Can you print every entry below word for word, leaving out the pictures?
***** Task material *****
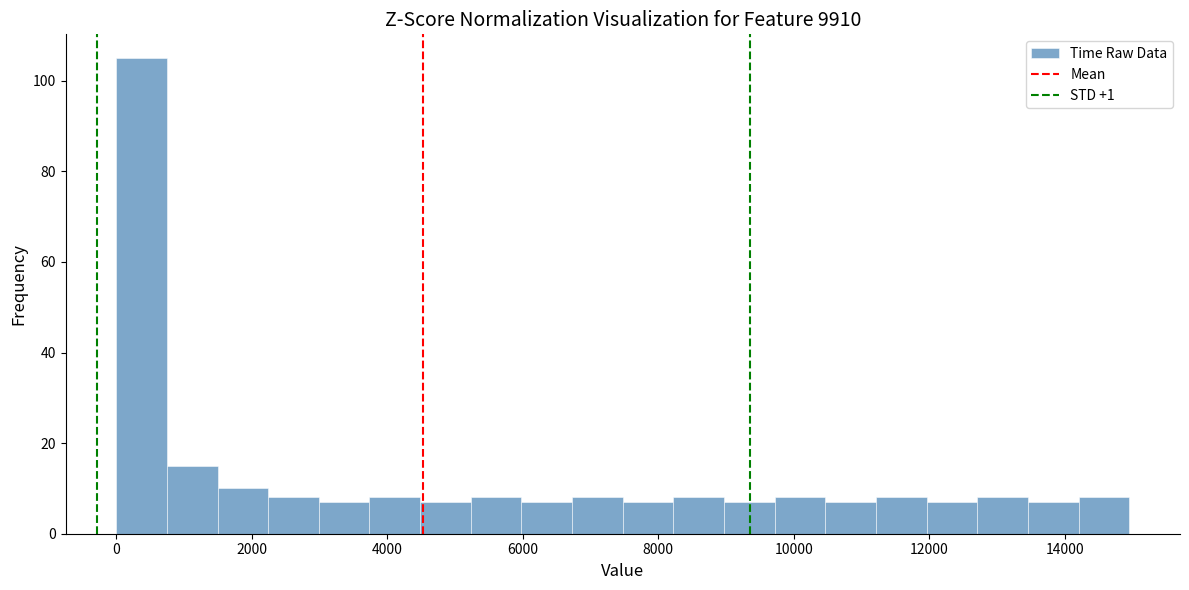

Read against the x-axis, roughly where is the centre of the tallest bar?

400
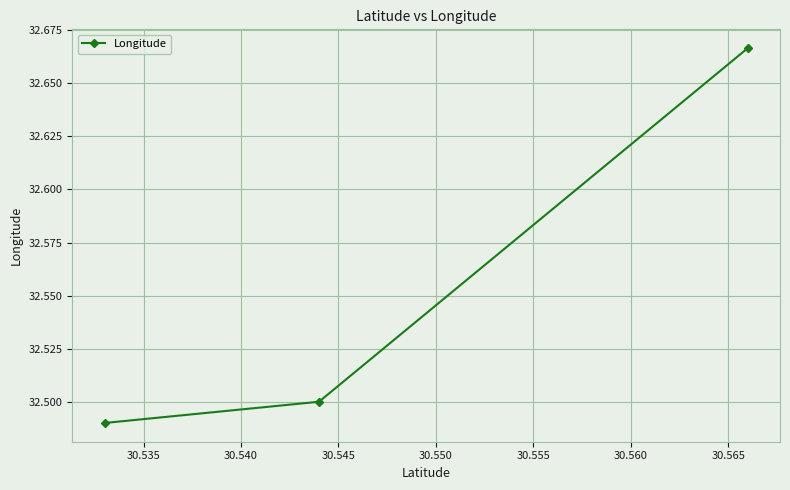

How many values are between 32 and 33?

3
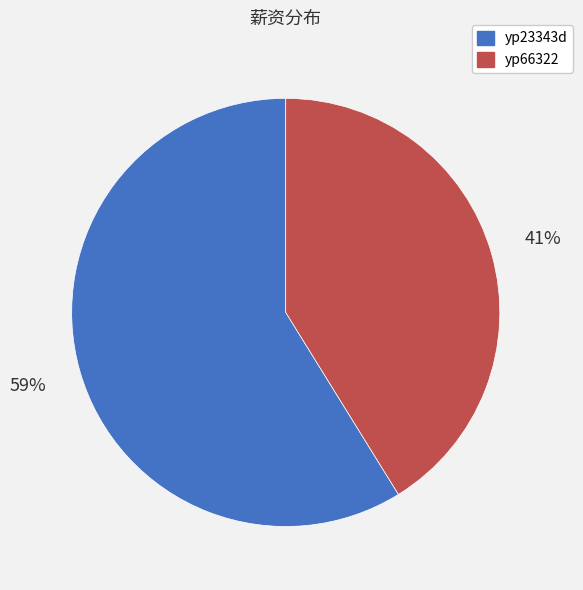

What is the ratio of the value at yp23343d to the value at yp66322?

1.4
*****
§ **Response below**
Read against the x-axis, roughly where is the centre of the tallest bar?

400

How many values are between 32 and 33?

3

What is the ratio of the value at yp23343d to the value at yp66322?

1.4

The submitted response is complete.